In the future, when you make acid adjustments, calculate exactly what you need to add, but add only half that amount. Then, retest and adjust again if necessary.

The reason is each wine is different and there are many different things that can affect the results. For this reason, it is very difficult to calculate the exact dosage.


----------



## freddie (Mar 5, 2013)

Thanks for the helpful pointers.

What about the basis of calculation. Should acid adjustment calculations be based on *"must"* volume or approximate* finished wine* estimate.

What is the correct basis for calculation.


----------



## GreginND (Mar 5, 2013)

freddie said:


> Thanks for the helpful pointers.
> 
> What about the basis of calculation. Should acid adjustment calculations be based on *"must"* volume or approximate* finished wine* estimate.
> 
> What is the correct basis for calculation.



You will probably get different answers about this. But here's mine.

I think you should do adjustments first based on your best estimate of the liquid volume you have at the time. So I would say do not adjust based on the total volume of the must.

If there is an error, you are erring on the side of not adding enough rather than too much. The former you can fix. The latter you cannot.

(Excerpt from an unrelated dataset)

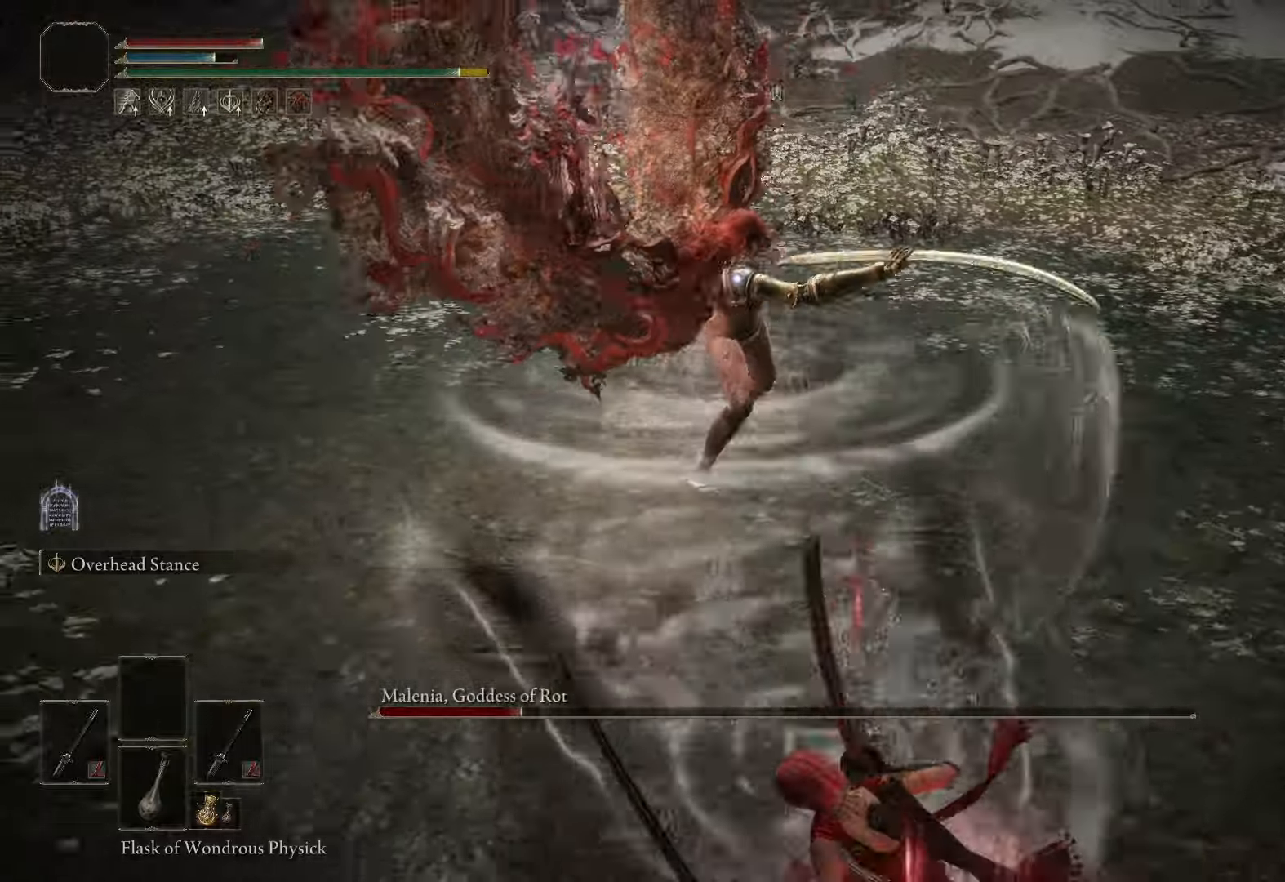
{"buttons": [], "left_stick": "down-right", "right_stick": "center", "events": [[150, "B", "down"], [266, "B", "up"]]}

Actually, it's good practice to do your calculation and add half (or something less) the amount first and retest.


----------



## ShawnDTurner (Mar 5, 2013)

Even with a PH of that value, if you take it through MLF the PH will rise. This is a common practice in the Wine Industry. Often an adjustment is made with the understanding that either MLF or Cold Stabilization will be done, thus changing your PH value.


----------



## freddie (Mar 5, 2013)

So do I do my calculations based on the expected liquid volume and then add half, or must volume and half of that ?.

Either way, I'd like to be sure I am adopting the right procedure that will enable corrections to be made later on if need be.


----------



## ShawnDTurner (Mar 5, 2013)

I second GreG


----------



## phineascoates (Mar 10, 2013)

freddie said:


> Just picked some Shiraz and took some readings. Baume was 13.5. pH came in at 3.92 which is out of the ideal range. Also took readings for Sangiovese which came in at 3.55. I'm using a Hanna portable pH Meter, and, I may add might have to be re calibrated.
> 
> So I targeted a pH of 3.6 at crush. So for 45L of must I added 144g of Tartaric Acid. The next day at the onset of fermentation, my new pH reading is 3.32.
> 
> ...


I think everyday you have make some output so that you will notice of what is new and it will help you to recognize also. Therefore, try to make some adjustment of your process.


----------



## whackfol (Mar 11, 2013)

What was your assumption for your addition? You added 144 g tartaric to +/- 30L finished wine or 4.8g/L. How did you figure this would change your pH from 3.92 to 3.6?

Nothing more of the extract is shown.